As artificial intelligence, or AI, has progressed into something usable for virtually everything, a number of problems have arisen. Of course, this isn’t all that surprising, as every sci-fi movie ever created predicted this, but it’s still quite concerning.
Starting with the obvious, sentience in AI is quickly rising. It can now understand emotions and parts of human nature. Holding conversations with technology is not as frustrating as it used to be. But at JD, we feel the AI is not meeting our expectations. It simply is not advanced enough. In order to be successful, students and student-adjacent technology must be on the same level as their peers. And honestly, AI is not even close. It has the social skills of a fourth grader. And the integrity of a fourth grader too. How are we supposed to trust this technology if it can access the entirety of the internet in less than a second? And how is that fair to other students who can only Google so fast?
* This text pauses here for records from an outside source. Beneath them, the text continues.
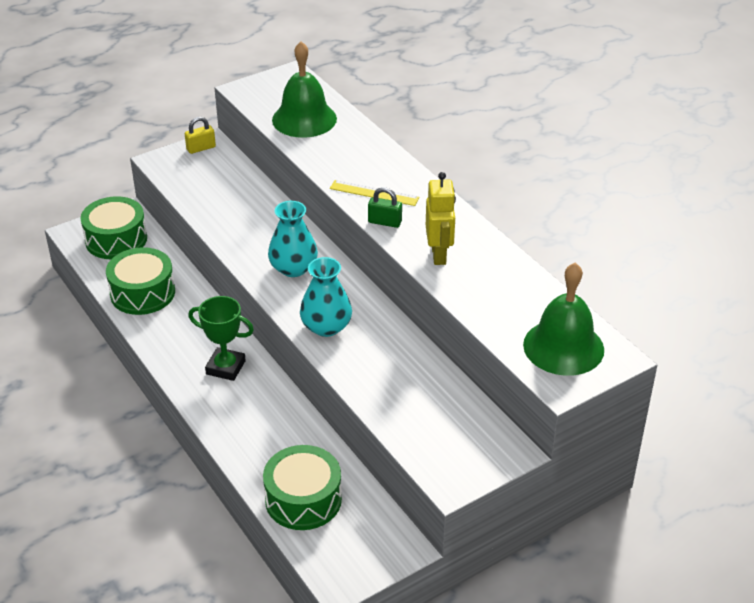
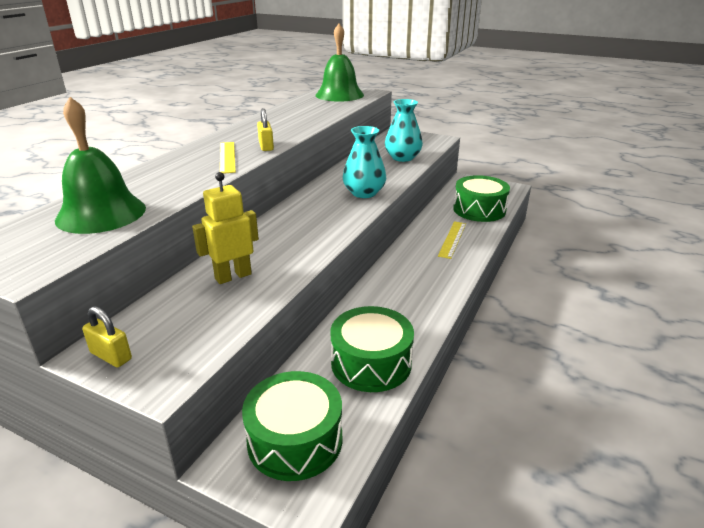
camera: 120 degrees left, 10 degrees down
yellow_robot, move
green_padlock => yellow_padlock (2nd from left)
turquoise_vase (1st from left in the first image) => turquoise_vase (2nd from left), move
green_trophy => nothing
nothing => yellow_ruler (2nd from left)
“I think that an AI classmate is a horrible idea. Group work would be awful. Plus, it would always be right! The best part about other people is that they’re wrong so I can be correct!” said sophomore Finn Coles-Carruthers. “These robots are taking away hard earned bragging rights, which is completely unacceptable.”
Secondly, despite the advantages AI has, it is still at a disparity compared to the rest of the population. It cannot eat. How is one supposed to call anything intelligent if it can’t experience the wonder that is mac and cheese? Or chocolate cake? Or pancakes? Not even yams! Food is of the utmost importance. I, for one, would not be the person I am today without the experience of an eclair. All AI has is descriptions of our food and microchips. Those aren’t even real chips, which is the worst part. Sophomore Olivia Conley gave us her input. “Honestly, I don’t think I would ever be able to get along with AI. I like things that can enjoy a nice, warm bowl of tomato soup at Panera. I would take a racoon over AI. Those animals at least can hold a spoon.”
Finally, and perhaps the most egregious issue of them all, there are no artificially intelligent yams. As the basis of life, you would think that yams would be the first things someone made intelligent. At least a yam chorus. Nothing would be better than a lullaby sung by the sweetest starches at night.
“I don’t understand researchers nowadays. The first things they jump to are cars and rocket ships. You can tell these people never had a sweet potato casserole growing up.” senior Adrianne Weldum complained.
All in all, AI has a long way to go. Currently, we have essay-writing nuts and bolts, but perhaps someday we will have goldfish-eating rapping yams.